The painting was included among repeating rectangular forms—paintings and sculptures—that not only echoed her father’s documents but also the exhibition gallery space itself, including the windows. Halonen also created glass-blown sandbags, reminding gallery visitors of the war and “the more slippery qualities of perspective, memory, and remembrance,” as described by Artpace.

Halonen tells me that she is currently developing a project based around a small group of British designers who worked together with scientists in the mid-20th century to produce domestic objects including wallpapers, fabrics, and dinnerware that utilized scientific diagrams from what was then a new field in the sciences called crystallography—fitting for an artist who is interested in the intersections of art, science, and history.

“Going down that rabbit hole has led me to one particular scientist named Dorothy Crowfoot Hodgkin, who spent over 30 years of her life developing crystallography and learning to understand the molecular structures—one of which was the insulin molecule, which I’m very interested in,” she says.

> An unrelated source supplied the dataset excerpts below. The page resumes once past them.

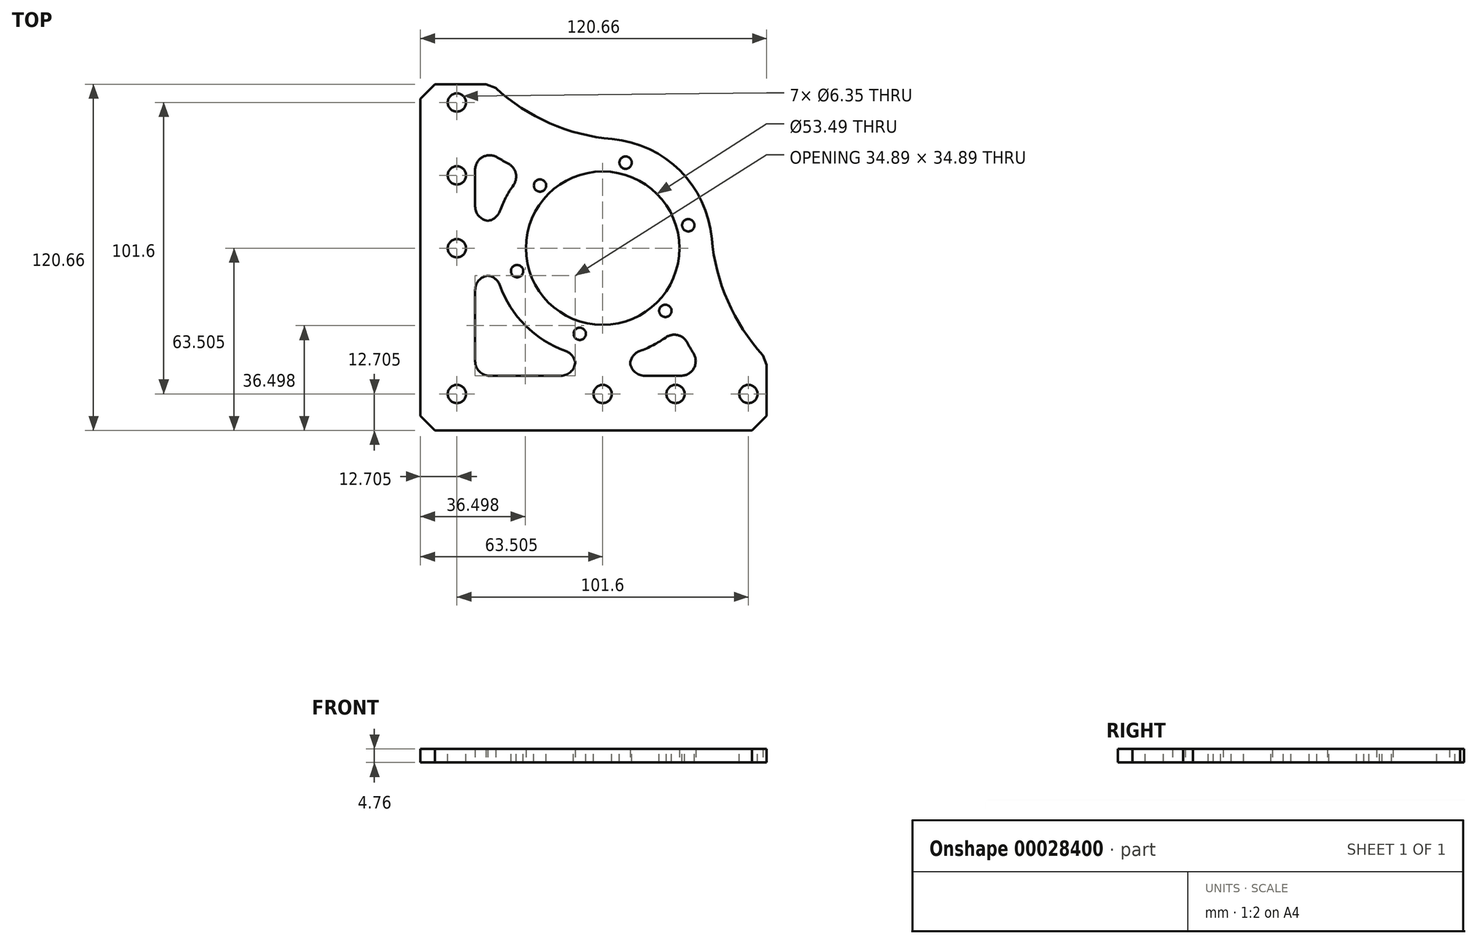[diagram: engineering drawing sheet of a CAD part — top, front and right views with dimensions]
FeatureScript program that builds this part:
annotation { "Feature Type Name" : "Feature", "Feature Type Description" : "" }
export const myFeature = defineFeature(function(context is Context, id is Id, definition is map)
    precondition{}
    {
        {
            var Q0;
            Q0=qCreatedBy(makeId("Top.planeOp"),FACE);
            var sketch = newSketch(context, id + "F0", { "sketchPlane" : qUnion([Q0])});
            skLineSegment(sketch, "E0.rect.bottom", {"start": v(-60.32, 60.32) * mm, "end": v(-35.54, 60.32) * mm});
            skLineSegment(sketch, "E0.rect.top", {"start": v(-60.33, -60.33) * mm, "end": v(60.32, -60.33) * mm});
            skLineSegment(sketch, "E0.rect.left", {"start": v(-60.33, 60.32) * mm, "end": v(-60.33, -60.32) * mm});
            skLineSegment(sketch, "E0.rect.right", {"start": v(60.32, 60.33) * mm, "end": v(60.32, 60.31) * mm});
            skPoint(sketch, "E0.rect.middle", {"position": v(0, 0) * mm});
            skCircle(sketch, "E1", {"center": v(3.17, 3.17) * mm, "radius": 26.75 * mm});
            skArc(sketch, "E2", {"start": v(41.2, 6.46) * mm, "mid": v(30.17, 30.17) * mm, "end": v(6.46, 41.2) * mm});
            skArc(sketch, "E3", {"start": v(-35.54, 60.32) * mm, "mid": v(-16.18, 47.15) * mm, "end": v(6.46, 41.2) * mm});
            skArc(sketch, "E4", {"start": v(61.15, 61.15) * mm, "mid": v(60.74, 60.73) * mm, "end": v(60.32, 60.31) * mm});
            skArc(sketch, "E5.trimOffspring", {"start": v(60.31, 60.33) * mm, "mid": v(60.73, 60.74) * mm, "end": v(61.15, 61.15) * mm});
            skArc(sketch, "E6.trimOffspring", {"start": v(41.2, 6.46) * mm, "mid": v(47.15, -16.18) * mm, "end": v(60.32, -35.54) * mm});
            skLineSegment(sketch, "E7.trimOffspring", {"start": v(60.31, 60.33) * mm, "end": v(60.33, 60.33) * mm});
            skLineSegment(sketch, "E8.trimOffspring", {"start": v(60.32, -35.54) * mm, "end": v(60.32, -60.32) * mm});
            skArc(sketch, "E9.0", {"start": v(-41.28, 40.16) * mm, "mid": v(-32.97, 34.5) * mm, "end": v(-24.07, 29.8) * mm});
            skArc(sketch, "E10.0", {"start": v(29.8, -24.07) * mm, "mid": v(34.5, -32.97) * mm, "end": v(40.16, -41.27) * mm});
            skArc(sketch, "E11", {"start": v(-33.72, -6.35) * mm, "mid": v(-23.77, -23.77) * mm, "end": v(-6.35, -33.72) * mm});
            skLineSegment(sketch, "E12", {"start": v(-41.28, 40.16) * mm, "end": v(-41.28, 12.7) * mm});
            skLineSegment(sketch, "E13", {"start": v(40.16, -41.27) * mm, "end": v(12.7, -41.27) * mm});
            skLineSegment(sketch, "E14", {"start": v(3.17, 3.17) * mm, "end": v(-80.6, 3.17) * mm, "construction": true});
            skLineSegment(sketch, "E15", {"start": v(3.17, 3.17) * mm, "end": v(3.17, -69.39) * mm, "construction": true});
            skLineSegment(sketch, "E16", {"start": v(-33.72, 12.7) * mm, "end": v(-41.28, 12.7) * mm});
            skLineSegment(sketch, "E17", {"start": v(-33.72, -6.35) * mm, "end": v(-41.27, -6.35) * mm});
            skLineSegment(sketch, "E18", {"start": v(-6.35, -33.72) * mm, "end": v(-6.35, -41.28) * mm});
            skLineSegment(sketch, "E19", {"start": v(12.7, -33.72) * mm, "end": v(12.7, -41.27) * mm});
            skLineSegment(sketch, "E20.trimOffspring", {"start": v(-41.28, -6.35) * mm, "end": v(-41.28, -41.27) * mm});
            skLineSegment(sketch, "E21.trimOffspring", {"start": v(-6.35, -41.27) * mm, "end": v(-41.28, -41.27) * mm});
            skArc(sketch, "E22.trimOffspring", {"start": v(12.7, -33.72) * mm, "mid": v(21.89, -30.01) * mm, "end": v(29.8, -24.07) * mm});
            skArc(sketch, "E23.trimOffspring", {"start": v(-24.07, 29.8) * mm, "mid": v(-30.01, 21.89) * mm, "end": v(-33.72, 12.7) * mm});
            skSolve(sketch);
        }
        {
            var Q0;
            {var subQ4=sQuery(id+"F0.wireOp",EDGE,"E0.rect.top");Q0=makeQuery(id+"F0.imprint","IMPRINT",FACE,{"disambiguationData":[TD([[makeQuery(id+"F0.imprint","IMPRINT",EDGE,{"derivedFrom":subQ4}),1.0]])]});}
            var Q1;
            Q1=makeQuery(id+"F0.imprint","IMPRINT",FACE,{"disambiguationData":[TD([[makeQuery(id+"F0.imprint","IMPRINT",EDGE,{"derivedFrom":sQuery(id+"F0.wireOp",EDGE,"E1")}),-1.0]])]});
            extrude(context, id + "F1", {"entities" : qUnion([Q0, Q1]), "depth" : 4.76 * mm});
        }
        {
            var Q0;
            Q0=makeQuery(id+"F1.opExtrude","CAP_FACE",FACE,{"disambiguationData":[OSD([sQuery(id+"F0.wireOp",EDGE,"E0.rect.bottom"),sQuery(id+"F0.wireOp",EDGE,"E0.rect.top"),sQuery(id+"F0.wireOp",EDGE,"E0.rect.left"),sQuery(id+"F0.wireOp",EDGE,"E0.rect.right"),sQuery(id+"F0.wireOp",EDGE,"E1"),sQuery(id+"F0.wireOp",EDGE,"E2"),sQuery(id+"F0.wireOp",EDGE,"E3"),sQuery(id+"F0.wireOp",EDGE,"E6.trimOffspring")])],"isStart":false});
            var sketch = newSketch(context, id + "F2", { "sketchPlane" : qUnion([Q0])});
            skCircle(sketch, "E24.cCircle", {"center": v(3.17, 3.17) * mm, "radius": 30.88 * mm, "construction": true});
            skLineSegment(sketch, "E24.0", {"start": v(-4.82, -26.66) * mm, "end": v(-26.66, -4.82) * mm});
            skLineSegment(sketch, "E24.1", {"start": v(-26.66, -4.82) * mm, "end": v(-18.66, 25.01) * mm});
            skLineSegment(sketch, "E24.2", {"start": v(-18.66, 25.01) * mm, "end": v(11.17, 33) * mm});
            skLineSegment(sketch, "E24.3", {"start": v(11.17, 33) * mm, "end": v(33, 11.17) * mm});
            skLineSegment(sketch, "E24.4", {"start": v(33, 11.17) * mm, "end": v(25.01, -18.66) * mm});
            skLineSegment(sketch, "E24.5", {"start": v(25.01, -18.66) * mm, "end": v(-4.82, -26.66) * mm});
            skLineSegment(sketch, "E25", {"start": v(-47.62, -47.62) * mm, "end": v(53.98, -47.62) * mm});
            skLineSegment(sketch, "E26", {"start": v(-47.62, -47.62) * mm, "end": v(-47.63, 53.98) * mm});
            skPoint(sketch, "E27", {"position": v(-47.63, 28.58) * mm});
            skPoint(sketch, "E28", {"position": v(-47.63, 3.18) * mm});
            skPoint(sketch, "E29", {"position": v(28.58, -47.62) * mm});
            skPoint(sketch, "E30", {"position": v(3.18, -47.62) * mm});
            skLineSegment(sketch, "E31", {"start": v(3.18, 3.17) * mm, "end": v(36.55, 36.55) * mm, "construction": true});
            skPoint(sketch, "E32", {"position": v(22.09, 22.09) * mm});
            skSolve(sketch);
        }
        {
            var Q0;
            Q0=sQuery(id+"F2.wireOp",VERTEX,"E24.2.start");
            var Q1;
            Q1=sQuery(id+"F2.wireOp",VERTEX,"E24.3.start");
            var Q2;
            Q2=sQuery(id+"F2.wireOp",VERTEX,"E24.4.start");
            var Q3;
            Q3=sQuery(id+"F2.wireOp",VERTEX,"E24.5.start");
            var Q4;
            Q4=sQuery(id+"F2.wireOp",VERTEX,"E24.0.start");
            var Q5;
            Q5=sQuery(id+"F2.wireOp",VERTEX,"E24.1.start");
            var Q6;
            Q6=makeQuery(id+"F1.opExtrude","SWEPT_BODY",BODY,{"disambiguationData":[OSD([sQuery(id+"F0.wireOp",EDGE,"E0.rect.bottom"),sQuery(id+"F0.wireOp",EDGE,"E0.rect.top"),sQuery(id+"F0.wireOp",EDGE,"E0.rect.left"),sQuery(id+"F0.wireOp",EDGE,"E0.rect.right"),sQuery(id+"F0.wireOp",EDGE,"E1"),sQuery(id+"F0.wireOp",EDGE,"E2"),sQuery(id+"F0.wireOp",EDGE,"E3"),sQuery(id+"F0.wireOp",EDGE,"E6.trimOffspring")])]});
            hole(context, id + "F3", {"style" : HoleStyle.SIMPLE, "holeDiameter" : 4.3 * mm, "endStyle" : HoleEndStyle.THROUGH, "locations" : qUnion([Q0, Q1, Q2, Q3, Q4, Q5]), "scope" : qUnion([Q6])});
        }
        {
            var Q0;
            Q0=sQuery(id+"F2.wireOp",VERTEX,"E26.end");
            var Q1;
            Q1=sQuery(id+"F2.wireOp",VERTEX,"E27");
            var Q2;
            Q2=sQuery(id+"F2.wireOp",VERTEX,"E28");
            var Q3;
            Q3=sQuery(id+"F2.wireOp",VERTEX,"E26.start");
            var Q4;
            Q4=sQuery(id+"F2.wireOp",VERTEX,"E30");
            var Q5;
            Q5=sQuery(id+"F2.wireOp",VERTEX,"E29");
            var Q6;
            Q6=sQuery(id+"F2.wireOp",VERTEX,"E25.end");
            var Q7;
            Q7=makeQuery(id+"F1.opExtrude","SWEPT_BODY",BODY,{"disambiguationData":[OSD([sQuery(id+"F0.wireOp",EDGE,"E0.rect.bottom"),sQuery(id+"F0.wireOp",EDGE,"E0.rect.top"),sQuery(id+"F0.wireOp",EDGE,"E0.rect.left"),sQuery(id+"F0.wireOp",EDGE,"E0.rect.right"),sQuery(id+"F0.wireOp",EDGE,"E1"),sQuery(id+"F0.wireOp",EDGE,"E2"),sQuery(id+"F0.wireOp",EDGE,"E3"),sQuery(id+"F0.wireOp",EDGE,"E6.trimOffspring")])]});
            hole(context, id + "F4", {"style" : HoleStyle.SIMPLE, "holeDiameter" : 6.35 * mm, "endStyle" : HoleEndStyle.THROUGH, "locations" : qUnion([Q0, Q1, Q2, Q3, Q4, Q5, Q6]), "scope" : qUnion([Q7])});
        }
        {
            var Q0;
            Q0=makeQuery(id+"F1.opExtrude","SWEPT_EDGE",EDGE,{"disambiguationData":[OSD([sQuery(id+"F0.wireOp",EDGE,"E9.0"),sQuery(id+"F0.wireOp",EDGE,"E12")])]});
            var Q1;
            Q1=makeQuery(id+"F1.opExtrude","SWEPT_EDGE",EDGE,{"disambiguationData":[OSD([sQuery(id+"F0.wireOp",EDGE,"E9.0"),sQuery(id+"F0.wireOp",EDGE,"E23.trimOffspring")])]});
            var Q2;
            Q2=makeQuery(id+"F1.opExtrude","SWEPT_EDGE",EDGE,{"disambiguationData":[OSD([sQuery(id+"F0.wireOp",EDGE,"E16"),sQuery(id+"F0.wireOp",EDGE,"E23.trimOffspring")])]});
            var Q3;
            Q3=makeQuery(id+"F1.opExtrude","SWEPT_EDGE",EDGE,{"disambiguationData":[OSD([sQuery(id+"F0.wireOp",EDGE,"E12"),sQuery(id+"F0.wireOp",EDGE,"E16")])]});
            var Q4;
            Q4=makeQuery(id+"F1.opExtrude","SWEPT_EDGE",EDGE,{"disambiguationData":[OSD([sQuery(id+"F0.wireOp",EDGE,"E11"),sQuery(id+"F0.wireOp",EDGE,"E17")])]});
            var Q5;
            Q5=makeQuery(id+"F1.opExtrude","SWEPT_EDGE",EDGE,{"disambiguationData":[OSD([sQuery(id+"F0.wireOp",EDGE,"E17"),sQuery(id+"F0.wireOp",EDGE,"E20.trimOffspring")])]});
            var Q6;
            Q6=makeQuery(id+"F1.opExtrude","SWEPT_EDGE",EDGE,{"disambiguationData":[OSD([sQuery(id+"F0.wireOp",EDGE,"E11"),sQuery(id+"F0.wireOp",EDGE,"E18")])]});
            var Q7;
            Q7=makeQuery(id+"F1.opExtrude","SWEPT_EDGE",EDGE,{"disambiguationData":[OSD([sQuery(id+"F0.wireOp",EDGE,"E20.trimOffspring"),sQuery(id+"F0.wireOp",EDGE,"E21.trimOffspring")])]});
            var Q8;
            Q8=makeQuery(id+"F1.opExtrude","SWEPT_EDGE",EDGE,{"disambiguationData":[OSD([sQuery(id+"F0.wireOp",EDGE,"E18"),sQuery(id+"F0.wireOp",EDGE,"E21.trimOffspring")])]});
            var Q9;
            Q9=makeQuery(id+"F1.opExtrude","SWEPT_EDGE",EDGE,{"disambiguationData":[OSD([sQuery(id+"F0.wireOp",EDGE,"E10.0"),sQuery(id+"F0.wireOp",EDGE,"E13")])]});
            var Q10;
            Q10=makeQuery(id+"F1.opExtrude","SWEPT_EDGE",EDGE,{"disambiguationData":[OSD([sQuery(id+"F0.wireOp",EDGE,"E10.0"),sQuery(id+"F0.wireOp",EDGE,"E22.trimOffspring")])]});
            var Q11;
            Q11=makeQuery(id+"F1.opExtrude","SWEPT_EDGE",EDGE,{"disambiguationData":[OSD([sQuery(id+"F0.wireOp",EDGE,"E19"),sQuery(id+"F0.wireOp",EDGE,"E22.trimOffspring")])]});
            var Q12;
            Q12=makeQuery(id+"F1.opExtrude","SWEPT_EDGE",EDGE,{"disambiguationData":[OSD([sQuery(id+"F0.wireOp",EDGE,"E13"),sQuery(id+"F0.wireOp",EDGE,"E19")])]});
            fillet(context, id + "F5", {"entities" : qUnion([Q0, Q1, Q2, Q3, Q4, Q5, Q6, Q7, Q8, Q9, Q10, Q11, Q12]), "radius" : 5.08 * mm, "tangentPropagation" : true, "allowEdgeOverflow" : false});
        }
        {
            var Q0;
            Q0=makeQuery(id+"F1.opExtrude","SWEPT_EDGE",EDGE,{"disambiguationData":[OSD([sQuery(id+"F0.wireOp",EDGE,"E0.rect.top"),sQuery(id+"F0.wireOp",EDGE,"E0.rect.left")])]});
            var Q1;
            Q1=makeQuery(id+"F1.opExtrude","SWEPT_EDGE",EDGE,{"disambiguationData":[OSD([sQuery(id+"F0.wireOp",EDGE,"E0.rect.top"),sQuery(id+"F0.wireOp",EDGE,"E8.trimOffspring")])]});
            var Q2;
            Q2=makeQuery(id+"F1.opExtrude","SWEPT_EDGE",EDGE,{"disambiguationData":[OSD([sQuery(id+"F0.wireOp",EDGE,"E6.trimOffspring"),sQuery(id+"F0.wireOp",EDGE,"E8.trimOffspring")])]});
            var Q3;
            Q3=makeQuery(id+"F1.opExtrude","SWEPT_EDGE",EDGE,{"disambiguationData":[OSD([sQuery(id+"F0.wireOp",EDGE,"E0.rect.bottom"),sQuery(id+"F0.wireOp",EDGE,"E3")])]});
            var Q4;
            Q4=makeQuery(id+"F1.opExtrude","SWEPT_EDGE",EDGE,{"disambiguationData":[OSD([sQuery(id+"F0.wireOp",EDGE,"E0.rect.bottom"),sQuery(id+"F0.wireOp",EDGE,"E0.rect.left")])]});
            chamfer(context, id + "F6", {"entities" : qUnion([Q0, Q1, Q2, Q3, Q4]), "width" : 5.08 * mm, "tangentPropagation" : true});
        }
    });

As for that poisonous wallpaper, Halonen’s paintings schooled me on the color green. Whether pure pigment or mixed with others, it was a dead giveaway for the presence of arsenic in the late 1800s. But because of the artist’s technical skill, aesthetic choices, and conceptual underpinnings, the artworks stand on their own merit.

“It’s not so important to me for the viewer to kind of totally understand the story behind my artwork. In fact, I’m more excited when they like it for other reasons.”